**Problem**
Find the line holding "text_box [1018, 170, 1417, 291]" in the entries below. Give it again exactly, along with every line after it up to and including the line holding "text_box [1287, 190, 2441, 1343]".

Document layout detection data:
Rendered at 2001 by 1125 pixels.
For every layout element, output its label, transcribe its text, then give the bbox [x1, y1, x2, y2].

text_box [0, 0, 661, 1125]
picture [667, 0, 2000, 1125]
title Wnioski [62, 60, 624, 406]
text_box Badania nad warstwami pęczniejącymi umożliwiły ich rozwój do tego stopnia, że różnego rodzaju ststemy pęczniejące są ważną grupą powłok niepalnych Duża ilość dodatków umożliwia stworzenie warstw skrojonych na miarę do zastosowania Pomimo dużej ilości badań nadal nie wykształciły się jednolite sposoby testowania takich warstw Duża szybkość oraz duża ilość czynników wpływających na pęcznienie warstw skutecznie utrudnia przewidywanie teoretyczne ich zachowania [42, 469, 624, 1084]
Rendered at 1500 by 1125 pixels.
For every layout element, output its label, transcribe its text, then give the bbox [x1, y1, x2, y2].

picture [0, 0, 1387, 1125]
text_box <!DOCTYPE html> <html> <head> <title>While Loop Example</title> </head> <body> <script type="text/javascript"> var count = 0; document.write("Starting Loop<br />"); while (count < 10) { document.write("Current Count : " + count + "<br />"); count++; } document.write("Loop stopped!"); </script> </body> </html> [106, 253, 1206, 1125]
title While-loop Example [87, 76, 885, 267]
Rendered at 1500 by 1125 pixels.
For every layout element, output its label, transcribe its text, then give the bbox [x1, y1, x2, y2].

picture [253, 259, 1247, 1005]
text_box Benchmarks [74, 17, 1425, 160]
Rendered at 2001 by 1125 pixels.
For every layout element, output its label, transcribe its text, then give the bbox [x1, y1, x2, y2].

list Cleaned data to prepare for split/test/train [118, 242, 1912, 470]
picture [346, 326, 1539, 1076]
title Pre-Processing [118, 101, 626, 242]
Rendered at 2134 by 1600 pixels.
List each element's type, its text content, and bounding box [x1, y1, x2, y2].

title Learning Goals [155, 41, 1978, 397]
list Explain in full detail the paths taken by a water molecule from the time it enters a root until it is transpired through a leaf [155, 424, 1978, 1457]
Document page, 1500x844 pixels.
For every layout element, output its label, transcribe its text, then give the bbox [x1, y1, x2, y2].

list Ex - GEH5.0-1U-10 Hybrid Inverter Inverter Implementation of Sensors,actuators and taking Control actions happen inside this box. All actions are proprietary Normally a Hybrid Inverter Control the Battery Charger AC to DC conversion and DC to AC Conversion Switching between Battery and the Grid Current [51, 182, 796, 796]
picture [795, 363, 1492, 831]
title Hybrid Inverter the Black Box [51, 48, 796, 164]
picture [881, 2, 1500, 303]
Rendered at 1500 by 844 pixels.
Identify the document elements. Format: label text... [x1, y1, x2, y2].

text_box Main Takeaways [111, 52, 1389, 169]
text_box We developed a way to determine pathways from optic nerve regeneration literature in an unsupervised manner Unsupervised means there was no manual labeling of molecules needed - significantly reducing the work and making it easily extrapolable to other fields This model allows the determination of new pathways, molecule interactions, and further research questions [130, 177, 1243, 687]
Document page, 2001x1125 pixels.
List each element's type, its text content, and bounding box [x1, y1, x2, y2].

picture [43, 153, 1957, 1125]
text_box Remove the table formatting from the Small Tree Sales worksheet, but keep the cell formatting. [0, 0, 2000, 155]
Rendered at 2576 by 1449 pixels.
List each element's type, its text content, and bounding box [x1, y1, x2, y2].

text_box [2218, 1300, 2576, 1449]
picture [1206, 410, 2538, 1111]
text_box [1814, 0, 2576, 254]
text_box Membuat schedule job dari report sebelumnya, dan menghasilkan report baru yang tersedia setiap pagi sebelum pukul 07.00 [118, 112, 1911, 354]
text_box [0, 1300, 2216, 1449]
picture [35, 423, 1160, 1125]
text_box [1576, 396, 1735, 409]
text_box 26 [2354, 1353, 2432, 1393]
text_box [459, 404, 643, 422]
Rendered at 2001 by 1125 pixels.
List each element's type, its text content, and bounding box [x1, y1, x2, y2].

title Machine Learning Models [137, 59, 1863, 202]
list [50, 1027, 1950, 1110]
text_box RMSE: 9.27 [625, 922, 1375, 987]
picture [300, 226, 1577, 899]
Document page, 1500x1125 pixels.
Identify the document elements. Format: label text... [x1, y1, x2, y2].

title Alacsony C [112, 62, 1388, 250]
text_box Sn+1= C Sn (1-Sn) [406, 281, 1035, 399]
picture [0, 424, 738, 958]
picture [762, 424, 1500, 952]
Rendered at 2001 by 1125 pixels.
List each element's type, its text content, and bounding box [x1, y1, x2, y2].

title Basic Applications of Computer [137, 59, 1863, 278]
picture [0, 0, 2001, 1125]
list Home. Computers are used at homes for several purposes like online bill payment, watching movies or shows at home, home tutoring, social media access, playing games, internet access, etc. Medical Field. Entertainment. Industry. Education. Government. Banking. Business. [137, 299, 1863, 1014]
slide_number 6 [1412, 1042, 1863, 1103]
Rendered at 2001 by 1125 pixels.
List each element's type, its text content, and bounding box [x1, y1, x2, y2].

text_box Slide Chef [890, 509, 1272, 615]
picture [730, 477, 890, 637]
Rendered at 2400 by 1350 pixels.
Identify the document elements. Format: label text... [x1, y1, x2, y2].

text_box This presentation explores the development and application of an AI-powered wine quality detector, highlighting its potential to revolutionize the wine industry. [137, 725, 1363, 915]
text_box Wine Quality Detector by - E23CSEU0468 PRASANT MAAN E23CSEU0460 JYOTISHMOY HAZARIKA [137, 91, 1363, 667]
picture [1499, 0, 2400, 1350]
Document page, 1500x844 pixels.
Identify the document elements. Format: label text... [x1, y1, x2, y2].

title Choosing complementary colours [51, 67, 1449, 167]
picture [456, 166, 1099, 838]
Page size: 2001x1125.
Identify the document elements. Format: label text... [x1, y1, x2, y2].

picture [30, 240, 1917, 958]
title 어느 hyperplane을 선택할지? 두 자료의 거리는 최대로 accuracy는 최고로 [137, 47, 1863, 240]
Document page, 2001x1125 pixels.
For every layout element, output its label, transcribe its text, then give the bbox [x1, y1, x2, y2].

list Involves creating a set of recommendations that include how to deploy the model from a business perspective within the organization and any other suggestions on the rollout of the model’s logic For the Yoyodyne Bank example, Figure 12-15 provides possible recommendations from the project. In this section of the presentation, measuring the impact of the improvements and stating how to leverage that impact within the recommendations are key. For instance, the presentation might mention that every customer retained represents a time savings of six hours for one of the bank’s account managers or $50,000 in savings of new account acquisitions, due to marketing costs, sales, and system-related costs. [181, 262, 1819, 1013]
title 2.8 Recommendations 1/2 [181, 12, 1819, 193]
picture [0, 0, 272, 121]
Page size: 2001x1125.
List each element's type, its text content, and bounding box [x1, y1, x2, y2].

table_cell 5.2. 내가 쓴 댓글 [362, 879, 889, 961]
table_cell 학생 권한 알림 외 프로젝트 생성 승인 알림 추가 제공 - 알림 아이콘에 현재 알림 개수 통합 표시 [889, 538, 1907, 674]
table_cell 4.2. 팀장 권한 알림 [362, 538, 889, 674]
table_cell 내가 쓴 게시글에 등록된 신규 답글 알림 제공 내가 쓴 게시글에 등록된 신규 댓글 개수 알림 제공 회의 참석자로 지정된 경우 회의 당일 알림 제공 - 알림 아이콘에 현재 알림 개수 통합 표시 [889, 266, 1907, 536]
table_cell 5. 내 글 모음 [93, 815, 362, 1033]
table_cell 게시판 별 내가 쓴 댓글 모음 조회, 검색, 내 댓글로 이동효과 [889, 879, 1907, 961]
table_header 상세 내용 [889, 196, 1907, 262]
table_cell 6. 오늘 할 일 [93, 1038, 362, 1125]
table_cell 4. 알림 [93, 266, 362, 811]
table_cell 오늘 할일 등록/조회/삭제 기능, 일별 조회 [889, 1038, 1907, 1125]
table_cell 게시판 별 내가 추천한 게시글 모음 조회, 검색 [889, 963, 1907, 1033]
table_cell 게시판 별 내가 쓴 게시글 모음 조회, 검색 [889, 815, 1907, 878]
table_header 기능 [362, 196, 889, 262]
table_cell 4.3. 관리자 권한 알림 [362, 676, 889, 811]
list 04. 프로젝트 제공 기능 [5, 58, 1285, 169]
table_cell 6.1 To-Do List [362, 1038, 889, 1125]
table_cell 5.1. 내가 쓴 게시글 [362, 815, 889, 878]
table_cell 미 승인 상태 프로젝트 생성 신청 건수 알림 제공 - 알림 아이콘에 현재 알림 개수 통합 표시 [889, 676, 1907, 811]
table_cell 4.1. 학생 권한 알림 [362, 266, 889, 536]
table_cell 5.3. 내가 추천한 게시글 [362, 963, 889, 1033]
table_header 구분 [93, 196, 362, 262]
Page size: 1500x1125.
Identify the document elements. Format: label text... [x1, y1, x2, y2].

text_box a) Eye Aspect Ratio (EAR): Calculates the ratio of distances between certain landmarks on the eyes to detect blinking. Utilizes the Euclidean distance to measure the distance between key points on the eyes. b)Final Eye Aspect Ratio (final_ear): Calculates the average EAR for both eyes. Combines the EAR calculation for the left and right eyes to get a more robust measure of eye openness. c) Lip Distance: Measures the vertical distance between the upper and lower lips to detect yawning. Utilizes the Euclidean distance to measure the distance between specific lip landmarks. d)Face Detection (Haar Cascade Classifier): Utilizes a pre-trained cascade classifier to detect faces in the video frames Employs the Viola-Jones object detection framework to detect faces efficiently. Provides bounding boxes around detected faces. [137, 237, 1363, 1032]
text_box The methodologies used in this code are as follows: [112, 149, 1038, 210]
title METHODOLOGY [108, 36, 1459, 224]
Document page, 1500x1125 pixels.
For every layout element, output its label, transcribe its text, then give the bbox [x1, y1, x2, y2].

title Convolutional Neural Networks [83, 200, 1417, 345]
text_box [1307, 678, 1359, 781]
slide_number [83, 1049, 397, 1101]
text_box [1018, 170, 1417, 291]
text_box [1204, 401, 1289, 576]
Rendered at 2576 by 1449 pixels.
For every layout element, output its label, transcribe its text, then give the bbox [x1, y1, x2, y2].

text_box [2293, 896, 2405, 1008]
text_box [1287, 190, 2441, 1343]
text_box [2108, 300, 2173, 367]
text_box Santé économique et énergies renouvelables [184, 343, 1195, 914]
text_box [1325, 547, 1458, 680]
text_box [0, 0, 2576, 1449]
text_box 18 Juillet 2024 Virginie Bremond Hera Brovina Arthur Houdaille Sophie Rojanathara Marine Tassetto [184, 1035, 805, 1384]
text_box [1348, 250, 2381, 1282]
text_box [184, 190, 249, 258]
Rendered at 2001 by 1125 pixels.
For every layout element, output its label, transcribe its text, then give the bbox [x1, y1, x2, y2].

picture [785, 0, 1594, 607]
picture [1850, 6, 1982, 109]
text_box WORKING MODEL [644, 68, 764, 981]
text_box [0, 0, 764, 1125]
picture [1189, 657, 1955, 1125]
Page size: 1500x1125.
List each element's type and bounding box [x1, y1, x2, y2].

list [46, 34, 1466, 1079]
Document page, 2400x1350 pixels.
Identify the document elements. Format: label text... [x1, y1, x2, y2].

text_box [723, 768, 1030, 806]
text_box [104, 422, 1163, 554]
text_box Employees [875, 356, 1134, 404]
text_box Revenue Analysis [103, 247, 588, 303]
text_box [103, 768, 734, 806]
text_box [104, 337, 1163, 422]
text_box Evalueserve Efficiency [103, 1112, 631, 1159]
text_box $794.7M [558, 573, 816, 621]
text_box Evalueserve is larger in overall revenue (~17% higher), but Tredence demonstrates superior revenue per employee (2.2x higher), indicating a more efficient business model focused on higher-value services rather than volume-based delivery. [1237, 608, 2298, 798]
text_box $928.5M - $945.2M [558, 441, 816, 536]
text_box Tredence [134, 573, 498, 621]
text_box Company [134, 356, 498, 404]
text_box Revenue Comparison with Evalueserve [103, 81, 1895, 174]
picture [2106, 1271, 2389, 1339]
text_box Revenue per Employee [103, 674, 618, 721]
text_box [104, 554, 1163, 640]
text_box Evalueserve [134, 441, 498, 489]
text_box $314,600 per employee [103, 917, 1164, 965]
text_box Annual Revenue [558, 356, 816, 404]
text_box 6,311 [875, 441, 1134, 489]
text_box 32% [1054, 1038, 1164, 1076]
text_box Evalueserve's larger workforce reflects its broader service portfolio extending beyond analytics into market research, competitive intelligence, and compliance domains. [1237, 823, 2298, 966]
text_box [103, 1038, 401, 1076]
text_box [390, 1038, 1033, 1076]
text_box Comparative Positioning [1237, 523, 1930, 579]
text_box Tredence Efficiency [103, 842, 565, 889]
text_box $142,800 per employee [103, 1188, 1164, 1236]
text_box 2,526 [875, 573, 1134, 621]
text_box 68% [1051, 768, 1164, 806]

**Answer to the exercise**
text_box [1018, 170, 1417, 291]
text_box [1204, 401, 1289, 576]
Rendered at 2576 by 1449 pixels.
For every layout element, output its label, transcribe its text, then give the bbox [x1, y1, x2, y2].

text_box [2293, 896, 2405, 1008]
text_box [1287, 190, 2441, 1343]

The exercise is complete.